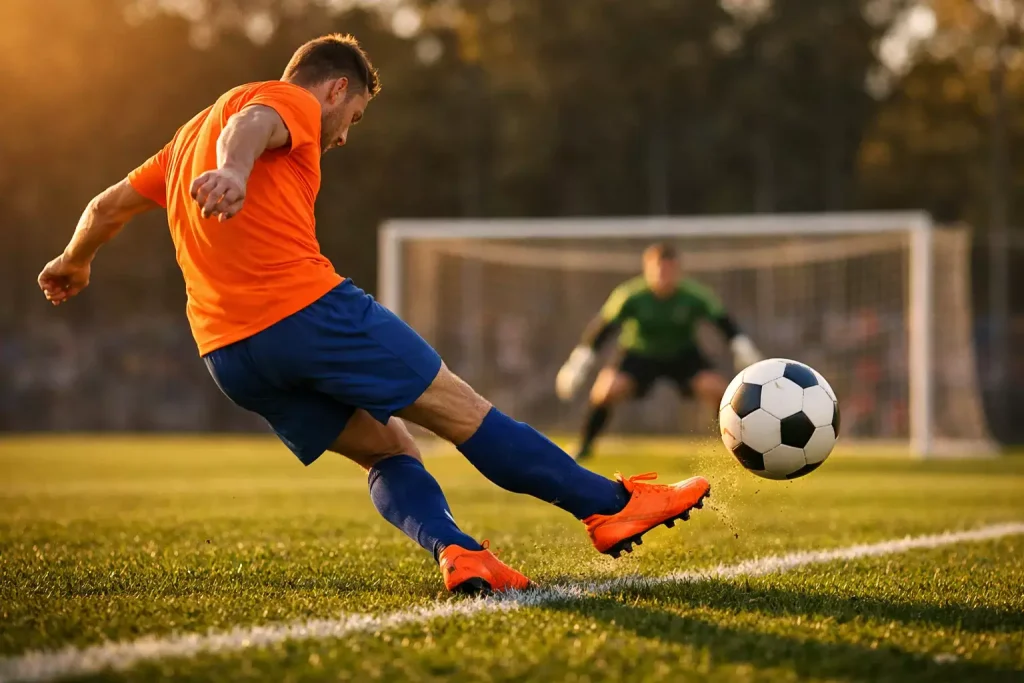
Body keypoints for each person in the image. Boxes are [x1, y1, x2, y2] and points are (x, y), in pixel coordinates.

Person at [37, 34, 710, 595]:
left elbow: (106, 207)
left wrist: (74, 260)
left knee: (389, 449)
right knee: (462, 410)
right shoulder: (286, 100)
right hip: (306, 313)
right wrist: (235, 173)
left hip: (230, 356)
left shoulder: (184, 139)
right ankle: (611, 507)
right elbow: (251, 128)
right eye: (352, 117)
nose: (343, 136)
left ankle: (458, 553)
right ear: (336, 90)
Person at [556, 243, 763, 461]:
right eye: (659, 270)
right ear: (647, 270)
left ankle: (735, 446)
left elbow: (724, 323)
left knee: (719, 391)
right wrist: (577, 363)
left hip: (682, 355)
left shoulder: (693, 295)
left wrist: (743, 348)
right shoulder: (631, 295)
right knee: (605, 391)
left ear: (677, 271)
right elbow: (604, 329)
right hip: (639, 354)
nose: (664, 276)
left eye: (669, 270)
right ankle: (585, 445)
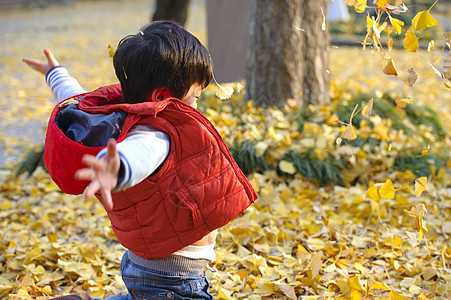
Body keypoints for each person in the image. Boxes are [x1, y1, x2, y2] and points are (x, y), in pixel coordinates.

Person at [23, 21, 257, 300]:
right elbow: (139, 153)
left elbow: (76, 98)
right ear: (162, 98)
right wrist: (117, 168)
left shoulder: (120, 116)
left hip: (149, 267)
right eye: (195, 97)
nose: (197, 105)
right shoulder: (158, 132)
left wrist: (56, 74)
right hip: (172, 279)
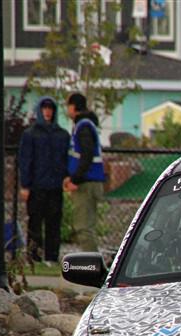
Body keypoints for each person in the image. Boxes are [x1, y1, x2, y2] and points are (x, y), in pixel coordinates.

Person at [18, 97, 70, 264]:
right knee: (35, 223)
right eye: (44, 108)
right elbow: (25, 160)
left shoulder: (62, 135)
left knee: (54, 223)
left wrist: (66, 178)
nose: (47, 112)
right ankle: (33, 258)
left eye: (50, 108)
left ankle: (52, 258)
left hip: (55, 186)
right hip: (36, 187)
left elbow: (66, 159)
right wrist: (25, 185)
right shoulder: (30, 134)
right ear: (39, 111)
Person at [64, 92, 105, 252]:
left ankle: (92, 267)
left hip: (86, 184)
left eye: (68, 106)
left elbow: (86, 156)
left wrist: (75, 179)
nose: (67, 110)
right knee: (87, 226)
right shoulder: (86, 125)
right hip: (88, 181)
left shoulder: (83, 127)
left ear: (73, 107)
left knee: (83, 228)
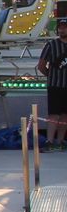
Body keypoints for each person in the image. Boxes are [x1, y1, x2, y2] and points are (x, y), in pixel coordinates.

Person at [37, 16, 67, 150]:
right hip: (55, 85)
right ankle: (49, 141)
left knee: (65, 115)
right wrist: (51, 76)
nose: (62, 30)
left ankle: (60, 141)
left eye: (64, 27)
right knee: (54, 114)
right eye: (60, 27)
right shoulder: (51, 45)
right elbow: (41, 65)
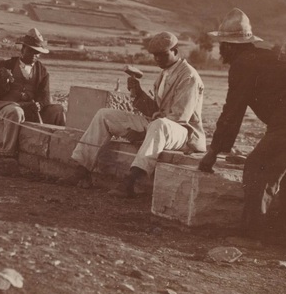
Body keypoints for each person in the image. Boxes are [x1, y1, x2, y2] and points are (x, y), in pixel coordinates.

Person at [198, 8, 286, 241]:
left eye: (222, 44)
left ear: (230, 46)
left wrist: (213, 152)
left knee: (258, 167)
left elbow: (232, 111)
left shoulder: (242, 64)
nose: (220, 50)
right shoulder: (267, 57)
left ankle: (252, 236)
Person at [71, 32, 206, 196]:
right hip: (160, 127)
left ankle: (130, 181)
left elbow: (178, 117)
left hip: (184, 134)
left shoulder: (188, 76)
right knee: (104, 115)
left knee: (159, 125)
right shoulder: (165, 73)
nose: (157, 59)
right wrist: (139, 92)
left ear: (175, 51)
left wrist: (143, 133)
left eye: (162, 55)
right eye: (155, 55)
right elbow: (157, 111)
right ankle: (81, 170)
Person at [0, 28, 65, 156]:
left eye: (37, 52)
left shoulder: (43, 71)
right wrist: (3, 80)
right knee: (16, 112)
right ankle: (7, 152)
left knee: (58, 110)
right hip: (8, 105)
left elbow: (44, 96)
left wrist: (39, 105)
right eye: (31, 51)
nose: (34, 55)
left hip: (31, 109)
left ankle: (61, 152)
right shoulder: (6, 65)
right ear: (23, 49)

------------

| EXERCISE GOAL |
Transcribe the material above in full. No picture is to be copied.

| ANSWER SPACE |
Body keypoints for each person in the image. Boxes are [x1, y1, x2, y2] and points are (x, y), in pixel coordinates.

Person at [37, 34, 710, 595]:
left elbow: (106, 207)
left wrist: (74, 260)
left knee: (389, 449)
right knee: (462, 410)
right shoulder: (286, 100)
right hip: (306, 313)
right wrist: (235, 173)
left hip: (230, 356)
left shoulder: (184, 139)
right ankle: (611, 507)
right elbow: (251, 128)
right eye: (352, 117)
nose: (343, 136)
left ankle: (458, 553)
right ear: (336, 90)
Person at [556, 243, 763, 461]:
right eye: (659, 270)
right ear: (647, 270)
left ankle: (735, 446)
left elbow: (724, 323)
left knee: (719, 391)
right wrist: (577, 363)
left hip: (682, 355)
left shoulder: (693, 295)
left wrist: (743, 348)
right shoulder: (631, 295)
right knee: (605, 391)
left ear: (677, 271)
right elbow: (604, 329)
right hip: (639, 354)
nose: (664, 276)
left eye: (669, 270)
right ankle: (585, 445)
Body keypoints for each person in the image. Boxes are [x1, y1, x2, y2] and points are (x, y), in pixel coordinates.

Person at [23, 21, 257, 300]:
right elbow: (139, 153)
left elbow: (76, 98)
right ear: (162, 98)
right wrist: (117, 168)
left shoulder: (120, 116)
left hip: (149, 267)
right eye: (195, 97)
nose: (197, 105)
right shoulder: (158, 132)
left wrist: (56, 74)
right hip: (172, 279)
Body keypoints for each person in the image. Boxes are [x1, y1, x2, y2] and points are (x, y), in pixel coordinates.

Person at [18, 97, 70, 264]:
right knee: (35, 223)
right eye: (44, 108)
right elbow: (25, 160)
left shoulder: (62, 135)
left knee: (54, 223)
left wrist: (66, 178)
nose: (47, 112)
right ankle: (33, 258)
left eye: (50, 108)
left ankle: (52, 258)
left hip: (55, 186)
right hip: (36, 187)
left elbow: (66, 159)
right wrist: (25, 185)
right shoulder: (30, 134)
right ear: (39, 111)
Person at [64, 92, 105, 252]:
left ankle: (92, 267)
left hip: (86, 184)
left eye: (68, 106)
left elbow: (86, 156)
left wrist: (75, 179)
nose: (67, 110)
right knee: (87, 226)
right shoulder: (86, 125)
right hip: (88, 181)
left shoulder: (83, 127)
left ear: (73, 107)
left knee: (83, 228)
Body keypoints for each person in the image. Boxes are [x1, y1, x2, y2] and points are (x, y), in pixel coordinates.

Person at [37, 16, 67, 150]:
right hip: (55, 85)
right ankle: (49, 141)
left knee: (65, 115)
right wrist: (51, 76)
nose: (62, 30)
left ankle: (60, 141)
left eye: (64, 27)
right knee: (54, 114)
right eye: (60, 27)
right shoulder: (51, 45)
right elbow: (41, 65)
Body keypoints for each person in the image. Boxes are [x1, y1, x2, y2] and points are (x, y), in pixel coordinates.

Person at [198, 8, 286, 241]:
left eye: (222, 44)
left ear: (230, 46)
left wrist: (213, 152)
left knee: (258, 167)
left elbow: (232, 111)
left shoulder: (242, 64)
nose: (220, 50)
right shoulder: (267, 57)
left ankle: (252, 236)
Person at [71, 32, 206, 196]:
right hip: (160, 127)
left ankle: (130, 181)
left elbow: (178, 117)
left hip: (184, 134)
left shoulder: (188, 76)
right knee: (104, 115)
left knee: (159, 125)
right shoulder: (165, 73)
nose: (157, 59)
right wrist: (139, 92)
left ear: (175, 51)
left wrist: (143, 133)
left eye: (162, 55)
right eye: (155, 55)
right elbow: (157, 111)
right ankle: (81, 170)
Person at [0, 28, 65, 156]:
left eye: (37, 52)
left shoulder: (43, 71)
right wrist: (3, 80)
right knee: (16, 112)
right ankle: (7, 152)
left knee: (58, 110)
right hip: (8, 105)
left elbow: (44, 96)
left wrist: (39, 105)
right eye: (31, 51)
nose: (34, 55)
left hip: (31, 109)
left ankle: (61, 152)
right shoulder: (6, 65)
right ear: (23, 49)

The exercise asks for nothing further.